**** Entries provided ****
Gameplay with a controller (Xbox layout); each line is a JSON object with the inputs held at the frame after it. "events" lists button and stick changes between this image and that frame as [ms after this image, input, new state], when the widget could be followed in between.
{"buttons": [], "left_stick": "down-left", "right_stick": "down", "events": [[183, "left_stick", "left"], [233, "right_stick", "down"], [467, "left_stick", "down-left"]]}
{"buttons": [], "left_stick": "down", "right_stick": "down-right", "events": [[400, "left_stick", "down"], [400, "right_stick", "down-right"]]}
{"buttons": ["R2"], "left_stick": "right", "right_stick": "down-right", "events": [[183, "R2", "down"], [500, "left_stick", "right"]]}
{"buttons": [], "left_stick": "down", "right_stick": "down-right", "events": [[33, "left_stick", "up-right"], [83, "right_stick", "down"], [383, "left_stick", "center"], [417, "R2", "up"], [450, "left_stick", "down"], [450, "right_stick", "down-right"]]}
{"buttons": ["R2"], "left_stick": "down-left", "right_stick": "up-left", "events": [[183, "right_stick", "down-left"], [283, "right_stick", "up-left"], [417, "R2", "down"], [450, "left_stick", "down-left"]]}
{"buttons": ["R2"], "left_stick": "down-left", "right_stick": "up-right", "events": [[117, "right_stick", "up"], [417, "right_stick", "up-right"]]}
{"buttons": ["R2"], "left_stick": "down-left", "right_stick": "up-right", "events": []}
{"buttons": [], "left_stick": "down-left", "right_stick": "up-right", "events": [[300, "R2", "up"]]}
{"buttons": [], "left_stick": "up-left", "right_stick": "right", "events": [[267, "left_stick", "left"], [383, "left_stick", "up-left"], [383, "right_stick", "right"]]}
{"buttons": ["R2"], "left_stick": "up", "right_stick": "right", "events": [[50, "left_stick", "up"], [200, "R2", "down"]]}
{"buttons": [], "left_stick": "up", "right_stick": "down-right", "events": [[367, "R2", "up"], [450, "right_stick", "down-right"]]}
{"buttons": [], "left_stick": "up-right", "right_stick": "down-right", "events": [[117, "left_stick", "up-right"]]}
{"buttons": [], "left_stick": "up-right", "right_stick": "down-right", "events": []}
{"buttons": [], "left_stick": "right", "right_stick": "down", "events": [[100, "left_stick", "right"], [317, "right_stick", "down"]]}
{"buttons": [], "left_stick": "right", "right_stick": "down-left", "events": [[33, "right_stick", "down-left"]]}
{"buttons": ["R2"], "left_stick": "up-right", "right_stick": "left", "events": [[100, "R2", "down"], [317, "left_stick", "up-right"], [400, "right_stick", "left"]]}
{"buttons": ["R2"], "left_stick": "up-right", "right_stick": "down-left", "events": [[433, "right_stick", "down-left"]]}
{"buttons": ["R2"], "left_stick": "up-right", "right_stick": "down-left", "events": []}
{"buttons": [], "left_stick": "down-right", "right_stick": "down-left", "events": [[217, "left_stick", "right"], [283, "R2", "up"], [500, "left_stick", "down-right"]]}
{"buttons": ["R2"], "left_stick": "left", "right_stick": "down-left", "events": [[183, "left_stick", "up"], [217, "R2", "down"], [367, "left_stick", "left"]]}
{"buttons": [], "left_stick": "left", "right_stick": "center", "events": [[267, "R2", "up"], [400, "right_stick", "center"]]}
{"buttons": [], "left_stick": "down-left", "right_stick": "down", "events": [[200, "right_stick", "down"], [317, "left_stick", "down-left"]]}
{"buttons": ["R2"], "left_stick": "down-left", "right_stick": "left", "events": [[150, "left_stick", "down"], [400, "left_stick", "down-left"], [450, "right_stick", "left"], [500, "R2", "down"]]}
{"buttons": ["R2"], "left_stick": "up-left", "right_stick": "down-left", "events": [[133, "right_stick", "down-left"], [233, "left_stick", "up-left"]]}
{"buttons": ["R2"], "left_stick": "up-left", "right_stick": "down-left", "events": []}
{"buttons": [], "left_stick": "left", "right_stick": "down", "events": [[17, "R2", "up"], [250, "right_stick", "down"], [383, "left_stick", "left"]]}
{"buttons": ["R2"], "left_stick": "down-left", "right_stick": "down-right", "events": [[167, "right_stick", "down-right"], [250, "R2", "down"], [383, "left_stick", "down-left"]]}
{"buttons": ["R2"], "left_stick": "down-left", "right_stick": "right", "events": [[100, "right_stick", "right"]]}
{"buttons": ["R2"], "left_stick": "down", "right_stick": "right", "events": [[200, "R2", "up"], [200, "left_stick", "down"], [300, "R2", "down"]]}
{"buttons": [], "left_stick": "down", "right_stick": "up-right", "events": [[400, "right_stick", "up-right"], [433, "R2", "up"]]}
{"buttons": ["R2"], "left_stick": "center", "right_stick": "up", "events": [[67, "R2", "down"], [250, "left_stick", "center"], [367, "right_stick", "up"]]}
****
- What you have to do
Your task is to collect every line above that contains the word "center".

- Output
{"buttons": [], "left_stick": "down", "right_stick": "down-right", "events": [[33, "left_stick", "up-right"], [83, "right_stick", "down"], [383, "left_stick", "center"], [417, "R2", "up"], [450, "left_stick", "down"], [450, "right_stick", "down-right"]]}
{"buttons": [], "left_stick": "left", "right_stick": "center", "events": [[267, "R2", "up"], [400, "right_stick", "center"]]}
{"buttons": ["R2"], "left_stick": "center", "right_stick": "up", "events": [[67, "R2", "down"], [250, "left_stick", "center"], [367, "right_stick", "up"]]}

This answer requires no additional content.